Extract provided section start

Might the Supreme Court OK school Ten Commandments displays?

Might the Supreme Court OK school Ten Commandments displays? July 6, 2024

Moses on Sinai
3,000+ years ago: Moses with the Ten Commandments / pixabay.com

THE RELIGION GUY’S ANSWER:

A controversial new law in Louisiana requires all public school classrooms – from kindergartens through universities – to display the Ten Commandments. That defies a 1980 U.S. Supreme Court ruling against posting this revered biblical text from 3,000-plus years ago. Similar bills have been proposed in other states, and Oklahoma’s education chief just mandated school Bible instruction that specifically includes the Commandments.

Nine Louisiana families immediately filed a federal lawsuit protesting that displays violate the Constitution’s ban on “establishment of religion” by government. Some Christians and many Jews oppose government-sponsored religious displays and want strict “separation of church and state,” alongside  adherents of other world religions, the non-religious, and the anti-religious.

Years ago, prominent scholar Douglas Laycock at the University of Virginia filed a brief objecting that with such displays government “desacralizes sacred texts, distorting and undermining the text’s religious meaning in its effort to demonstrate secular meanings.” Jews are offended when summarized language on displays omits the preamble about liberation from “bondage” in Egypt.

The plaintiffs also note that Louisiana uses a Protestant text rather than Catholic or Jewish renditions. But the central complaint is that the Commandments are profoundly religious. Yes, they cover honor for parents, homicide, adultery, theft, lying, and envy toward a neighbor’s wife or possessions. But the emphatic opening words command worship and respect toward the one true God and denounce pagan idolatry

Nominal acknowledgment

Many Americans believe it’s proper, and perhaps helpful, for schools and other public locales to acknowledge, at least nominally, the Commandments and Bible within the nation’s legal and cultural heritage. Michael Sean Winters, writing in the liberal National Catholic Reporter, said “the republic can withstand, and might even benefit from, calling more attention to the role the Ten Commandments played in the development of Western civilization generally and American self-identity in particular.”

Scholars speak of non-sectarian acknowledgments as “civil religion” or “ceremonial deism.” The Declaration of Independence, commemorated this past week, evokes “Nature’s God,” human rights endowed by the “Creator,” and revolutionaries relying upon “the Supreme Judge of the world” and “the protection of divine Providence.” The Commandments are depicted at the U.S. Supreme Court building, U.S. House chamber, Library of Congress, National Archives, Department of Justice, and Washington’s federal court building.

Extract provided section end
Material provided section start

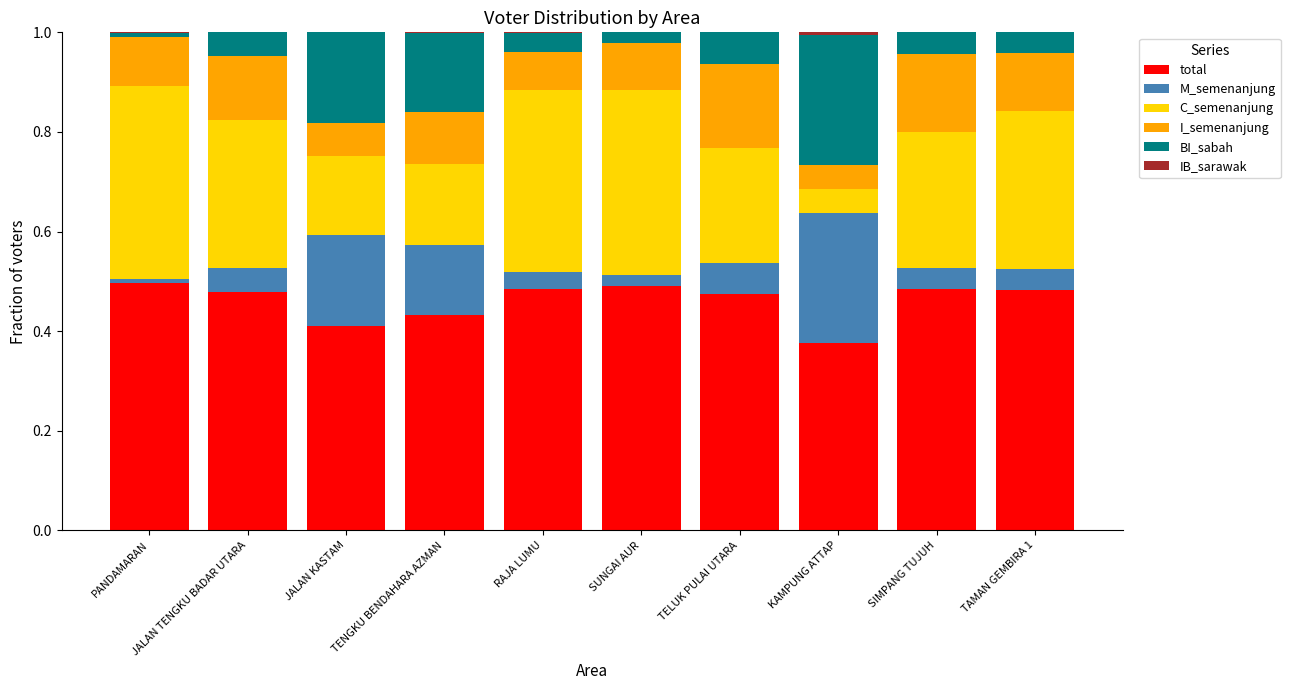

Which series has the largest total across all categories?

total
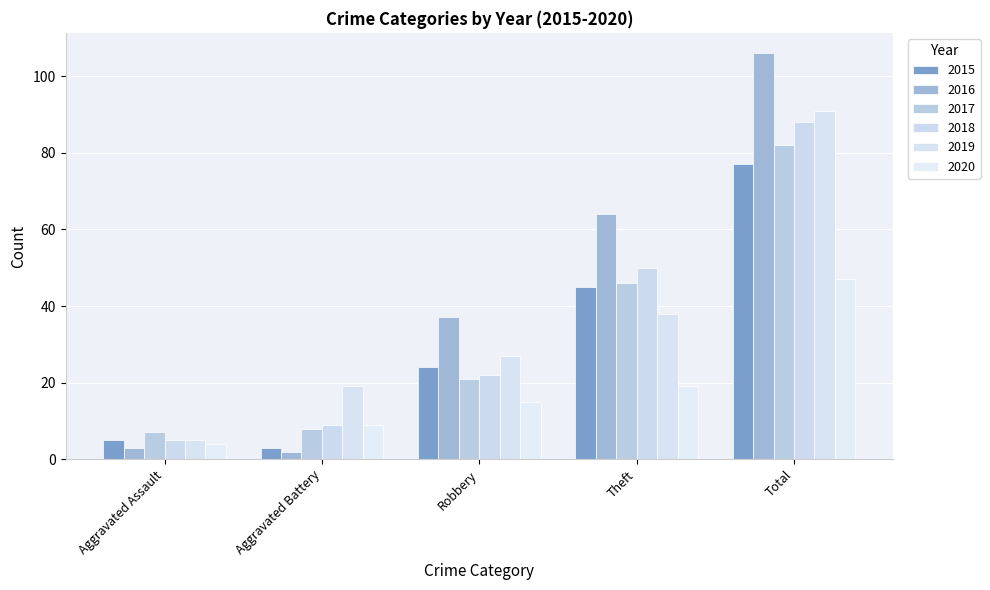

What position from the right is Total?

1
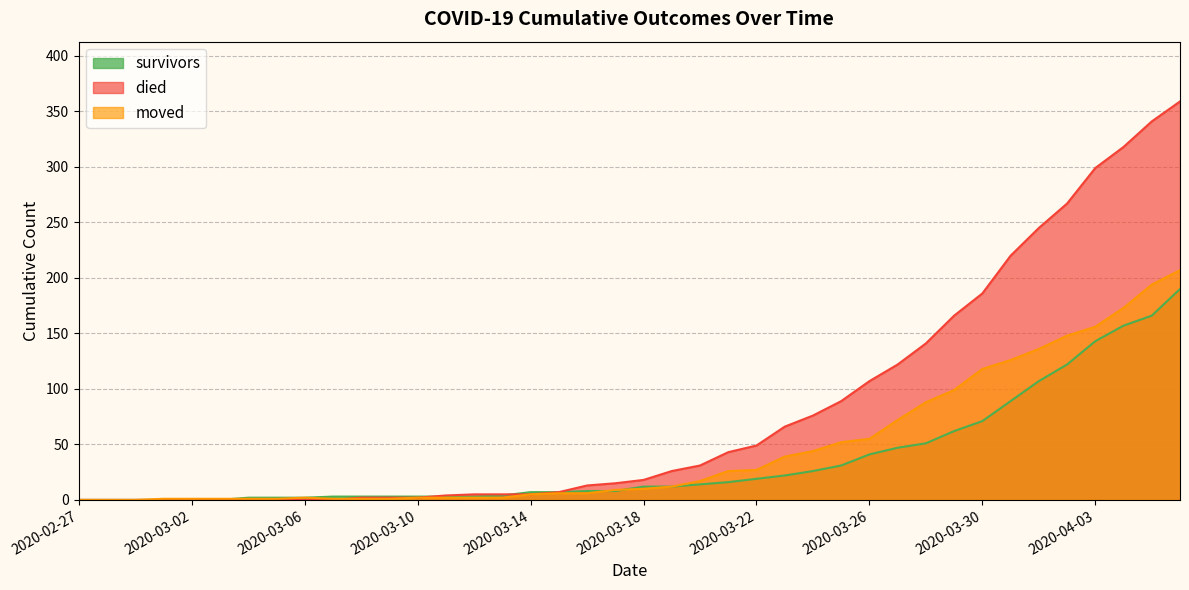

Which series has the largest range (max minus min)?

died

Material provided section end

● **What the task asks**:
Rewrite the passage of the article on Ten Commandments school displays between "A controversial new" and "includes the Commandments.", inclusive, renaming "Louisiana" as "Texas". This data is separate material with no connection to the article.

● **Expected answer**:
A controversial new law in Texas requires all public school classrooms – from kindergartens through universities – to display the Ten Commandments. That defies a 1980 U.S. Supreme Court ruling against posting this revered biblical text from 3,000-plus years ago. Similar bills have been proposed in other states, and Oklahoma’s education chief just mandated school Bible instruction that specifically includes the Commandments.